I think we're out of time, unfortunately. Do we have time for one more? Anita? OK, Anita -- (inaudible).
QUESTIONER: I'll be fast, and I'll close out the program with asking you to -- sorry, Anita Sharma with the the U.N. Foundation -- asking you a question about previewing what we might see in September. You know, David, as you mentioned, there is a great deal of engagement from the NGO sector. At the high-level meeting in June, the consultation, some of the NGOs expressed disappointment at the draft outcome document, saying that there wasn't a lot of depth or new money associated with it.
So do you think that that outcome document is being discussed, reviewed? Will we see an enhanced document in September?
And then a question in terms of representation. Should we expect it to be mostly like the United States, at ministry-of-health level?

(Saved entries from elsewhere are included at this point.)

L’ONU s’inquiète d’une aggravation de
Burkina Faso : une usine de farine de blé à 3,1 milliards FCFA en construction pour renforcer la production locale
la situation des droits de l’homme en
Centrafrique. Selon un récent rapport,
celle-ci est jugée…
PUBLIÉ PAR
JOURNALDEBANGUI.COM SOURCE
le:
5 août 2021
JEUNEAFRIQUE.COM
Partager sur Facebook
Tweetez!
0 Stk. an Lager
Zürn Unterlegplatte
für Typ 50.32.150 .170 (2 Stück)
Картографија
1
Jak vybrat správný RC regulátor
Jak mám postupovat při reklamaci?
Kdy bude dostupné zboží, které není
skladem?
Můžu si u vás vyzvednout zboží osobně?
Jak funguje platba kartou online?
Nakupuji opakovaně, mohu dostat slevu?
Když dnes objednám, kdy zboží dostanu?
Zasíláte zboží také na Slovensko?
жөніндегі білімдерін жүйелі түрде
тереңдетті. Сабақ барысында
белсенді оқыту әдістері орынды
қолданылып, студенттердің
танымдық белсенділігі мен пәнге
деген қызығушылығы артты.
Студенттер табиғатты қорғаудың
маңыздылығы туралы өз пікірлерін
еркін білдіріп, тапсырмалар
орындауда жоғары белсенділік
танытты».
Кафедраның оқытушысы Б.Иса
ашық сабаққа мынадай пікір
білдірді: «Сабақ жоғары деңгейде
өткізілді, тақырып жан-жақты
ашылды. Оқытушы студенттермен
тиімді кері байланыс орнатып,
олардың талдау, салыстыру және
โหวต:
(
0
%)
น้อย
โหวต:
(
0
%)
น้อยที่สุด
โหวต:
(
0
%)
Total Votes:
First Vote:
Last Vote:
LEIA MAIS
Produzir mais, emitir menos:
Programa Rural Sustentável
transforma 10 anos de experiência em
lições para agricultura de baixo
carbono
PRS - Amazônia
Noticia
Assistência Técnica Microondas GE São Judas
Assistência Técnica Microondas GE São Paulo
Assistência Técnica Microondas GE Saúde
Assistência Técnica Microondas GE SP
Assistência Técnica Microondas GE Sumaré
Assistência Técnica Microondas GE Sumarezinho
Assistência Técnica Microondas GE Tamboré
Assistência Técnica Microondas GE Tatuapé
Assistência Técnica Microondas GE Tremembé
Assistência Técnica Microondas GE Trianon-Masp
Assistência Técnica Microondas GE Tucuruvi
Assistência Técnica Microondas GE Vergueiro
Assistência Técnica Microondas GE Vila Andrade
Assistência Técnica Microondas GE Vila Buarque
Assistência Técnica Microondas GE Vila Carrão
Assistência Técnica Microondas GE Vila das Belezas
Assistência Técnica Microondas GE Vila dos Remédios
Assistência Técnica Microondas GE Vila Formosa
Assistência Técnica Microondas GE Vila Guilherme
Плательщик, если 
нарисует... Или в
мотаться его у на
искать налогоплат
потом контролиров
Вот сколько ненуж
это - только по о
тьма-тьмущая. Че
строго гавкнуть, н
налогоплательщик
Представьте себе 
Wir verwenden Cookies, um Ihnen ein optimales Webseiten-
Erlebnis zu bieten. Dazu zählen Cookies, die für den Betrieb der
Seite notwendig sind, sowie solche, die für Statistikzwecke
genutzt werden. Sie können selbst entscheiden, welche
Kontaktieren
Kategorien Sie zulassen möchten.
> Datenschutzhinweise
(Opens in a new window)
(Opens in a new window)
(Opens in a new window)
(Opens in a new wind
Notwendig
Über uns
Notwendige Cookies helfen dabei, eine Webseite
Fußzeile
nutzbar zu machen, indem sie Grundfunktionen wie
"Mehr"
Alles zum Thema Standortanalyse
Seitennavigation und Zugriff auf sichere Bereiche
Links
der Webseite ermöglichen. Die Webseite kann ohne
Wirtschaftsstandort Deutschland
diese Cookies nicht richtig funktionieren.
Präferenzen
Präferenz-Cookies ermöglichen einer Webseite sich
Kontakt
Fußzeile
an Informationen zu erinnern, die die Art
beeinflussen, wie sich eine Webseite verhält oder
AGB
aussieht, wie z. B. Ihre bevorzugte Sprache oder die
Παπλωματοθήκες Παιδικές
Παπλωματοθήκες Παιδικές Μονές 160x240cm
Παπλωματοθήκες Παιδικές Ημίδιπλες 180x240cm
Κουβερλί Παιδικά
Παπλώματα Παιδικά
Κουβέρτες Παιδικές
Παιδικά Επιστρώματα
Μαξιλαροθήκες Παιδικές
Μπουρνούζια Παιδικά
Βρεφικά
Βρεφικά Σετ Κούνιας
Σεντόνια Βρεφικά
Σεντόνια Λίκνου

DAULAIRE: The document is being actively worked on. There is a new draft that is supposed to be out by the end of this week. It may be behind, but there's been active discussions and negotiations. Those discussions and negotiations will continue through until, as these things often are, until the eve of the high-level meeting itself. So this is -- what was seen in June, which I also agree was disappointing at that point, was early, and it takes time to develop these things. We certainly hope it will be stronger, that it will have some clearer targets, things that the world can aim for.
As far as the resources, as I said early on, it's not a great time in the global economy to be looking at major new resources. And so what we're trying to focus on is ways in which we can use the resources that are on the table currently to much better effect and to work at global policy shifts using what's being done within countries themselves.

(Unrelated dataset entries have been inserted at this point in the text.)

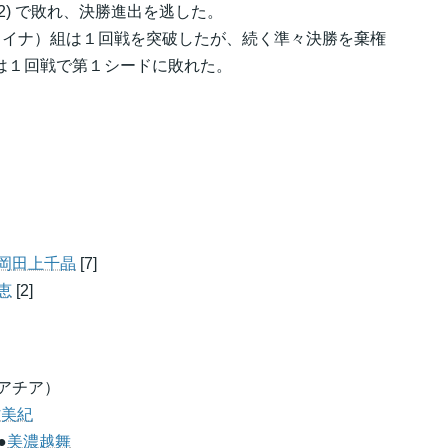
-7(2) で敗れ、決勝進出を逃した。
歳、ウクライナ）組は１回戦を突破したが、続く準々決勝を棄権
ルコ）組は１回戦で第１シードに敗れた。
岡田上千晶
[7]
恵
[2]
（クロアチア）
村美紀
●
美濃越舞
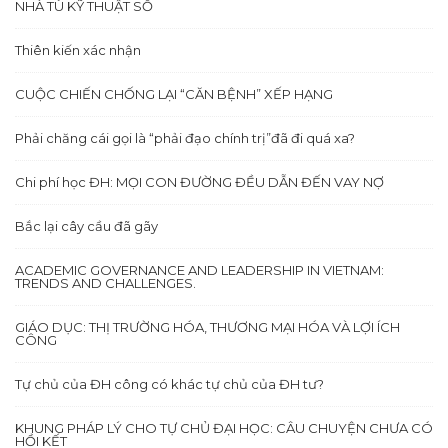
NHÀ TÙ KỸ THUẬT SỐ
Thiên kiến xác nhận
CUỘC CHIẾN CHỐNG LẠI “CĂN BỆNH” XẾP HẠNG
Phải chăng cái gọi là “phải đạo chính trị”đã đi quá xa?
Chi phí học ĐH: MỌI CON ĐƯỜNG ĐỀU DẪN ĐẾN VAY NỢ
Bắc lại cây cầu đã gãy
ACADEMIC GOVERNANCE AND LEADERSHIP IN VIETNAM:
TRENDS AND CHALLENGES.
GIÁO DỤC: THỊ TRƯỜNG HÓA, THƯƠNG MẠI HÓA VÀ LỢI ÍCH
CÔNG
Tự chủ của ĐH công có khác tự chủ của ĐH tư?
KHUNG PHÁP LÝ CHO TỰ CHỦ ĐẠI HỌC: CÂU CHUYỆN CHƯA CÓ
HỒI KẾT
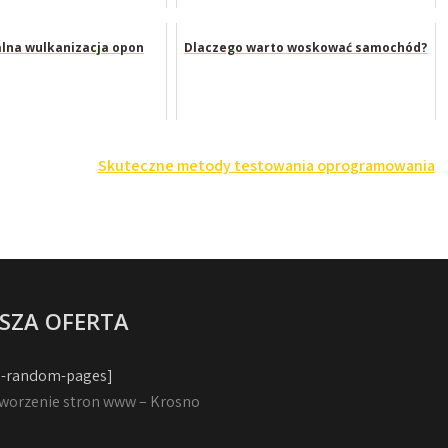
lna wulkanizacja opon
Dlaczego warto woskować samochód?
Skuteczne metody testowania oprogramowania
SZA OFERTA
-random-pages]
worzenie stron www – Krosno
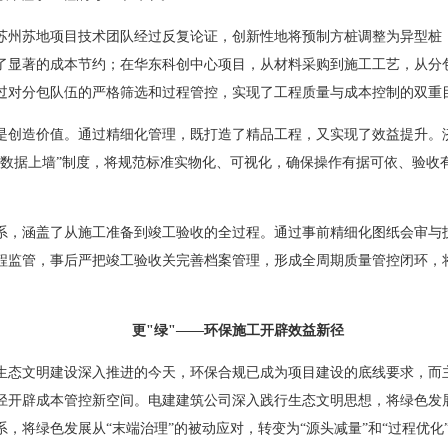
苏州苏地项目技术团队经过反复论证，创新性地将预制方桩调整为异型桩
了显著的成本节约；在华东科创中心项目，从材料采购到施工工艺，从分
过对分包队伍的严格筛选和过程管控，实现了工程质量与成本控制的双重
是创造价值。通过精细化管理，既打造了精品工程，又实现了效益提升。
、数据上墙”制度，将规范标准实物化、可视化，确保操作有据可依、验收
系，涵盖了从施工准备到竣工验收的全过程。通过事前精细化图纸会审与
程监管，事后严把竣工验收关完善档案管理，形成全周期质量管控闭环，
更"绿"——环保施工开辟效益新径
生态文明建设深入推进的今天，环保合规已成为项目建设的底线要求，而
径开辟成本管控新空间。电建建筑公司深入践行生态文明思想，将绿色发
，将绿色发展从“末端治理”的被动应对，转变为“源头减量”和“过程优化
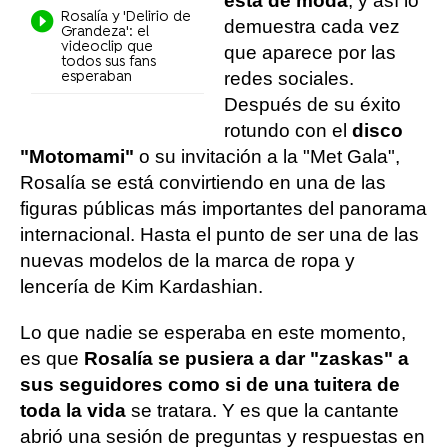
esta de moda
, y así lo
Rosalía y 'Delirio de
demuestra cada vez
Grandeza': el
videoclip que
que aparece por las
todos sus fans
redes sociales.
esperaban
Después de su éxito
rotundo con el
disco
"Motomami"
o su invitación a la "Met Gala",
Rosalía se está convirtiendo en una de las
figuras públicas más importantes del panorama
internacional. Hasta el punto de ser una de las
nuevas modelos de la marca de ropa y
lencería de Kim Kardashian.
Lo que nadie se esperaba en este momento,
es que
Rosalía se pusiera a dar "zaskas" a
sus seguidores como si de una tuitera de
toda la vida
se tratara. Y es que la cantante
abrió una sesión de preguntas y respuestas en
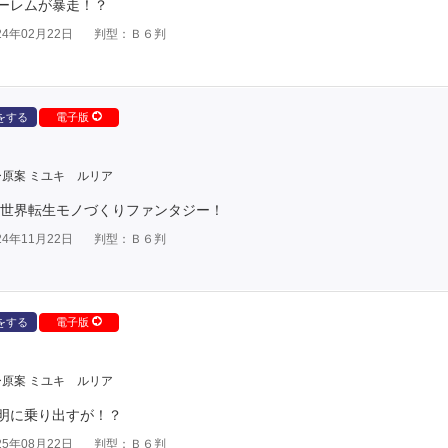
ーレムが暴走！？
4年02月22日
判型：Ｂ６判
をする
電子版
原案 ミユキ ルリア
世界転生モノづくりファンタジー！
4年11月22日
判型：Ｂ６判
をする
電子版
原案 ミユキ ルリア
明に乗り出すが！？
5年08月22日
判型：Ｂ６判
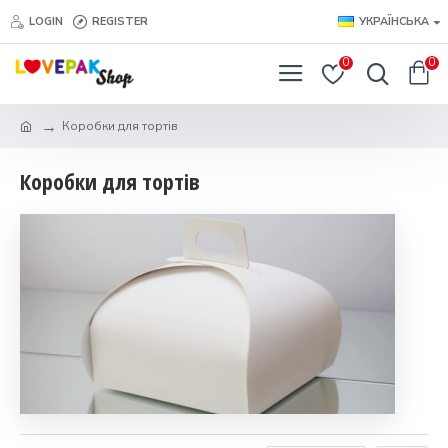
LOGIN
REGISTER
УКРАЇНСЬКА
0
0
Коробки для тортів
Коробки для тортів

There is a vast amount of resources that could be raised in many countries around the world if they increased their tobacco taxes. A
And those could be put to very good use.
FINK: And a last?
YACH: I would just say that -- in the lead-up as you said, we have seen the unprecedented coming together of NGOs, particularly led by World Heart, International Diabetes, cancer, lung and patient support groups, and a consortium of the private sector in civil society. I would hope that that civil society grouping gets a permanent place in the ongoing discussions of how their resources, their capabilities can be released and put us alongside the work of government as we move ahead. If we achieve that, it's going to be less important to focus on dollar increases than to put in place a governance system that really draws upon the best capabilities of those who are really wanting to make a difference.
FINK: And last?
OSOTIMEHIN: Yeah. And just to say that the middle-income countries and the emerging economies are actually very, very interested in this, and so their representation is going to be at a very high level, because they are kind of moving away from the infectious diseases arena to these noncommunicable diseases. And as I said earlier on, the issue of aging and all of that are the things that concern them right now, and they want answers to them. So they're going to get some fairly senior representation at the meetings.

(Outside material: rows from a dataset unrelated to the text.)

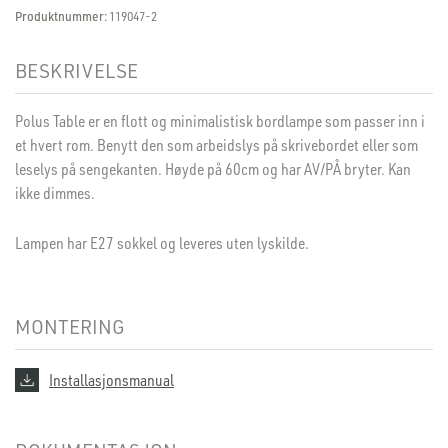
Produktnummer:
119047-2
BESKRIVELSE
Polus Table er en flott og minimalistisk bordlampe som passer inn i
et hvert rom. Benytt den som arbeidslys på skrivebordet eller som
leselys på sengekanten. Høyde på 60cm og har AV/PÅ bryter. Kan
ikke dimmes.
Lampen har E27 sokkel og leveres uten lyskilde.
MONTERING
Installasjonsmanual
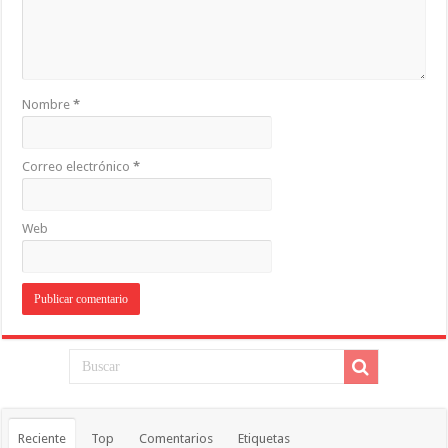
Nombre
*
Correo electrónico
*
Web
Reciente
Top
Comentarios
Etiquetas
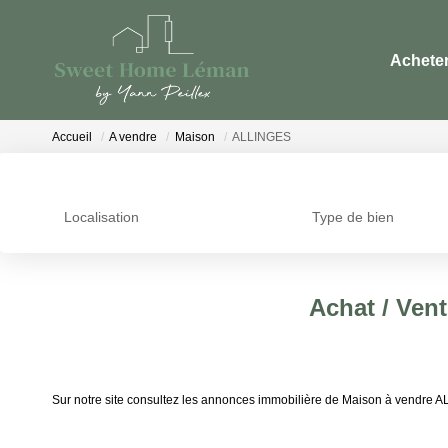
Achete
Accueil
A vendre
Maison
ALLINGES
Localisation
Type de bien
Achat / Ven
Sur notre site consultez les annonces immobilière de Maison à vendr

FINK: I'd just like to sum by saying, as somebody who has reported in low- and middle-income country -- countries and come face to face with people who have cancer, who have chronic lung diseases and heart disease, because there is so little treatment in these areas, I think that it is really exciting, even though we've talked a lot about the challenges today, very exciting that there is attention to these issues. We are at the beginning of the process, and hopefully, with future engagement here at the council and in all of the various ways that all of you on the panel are engaging, that we will see some improvements.
And so I want to thank everybody for their participation and interest today, and especially our panelists. Thank you. (Applause.)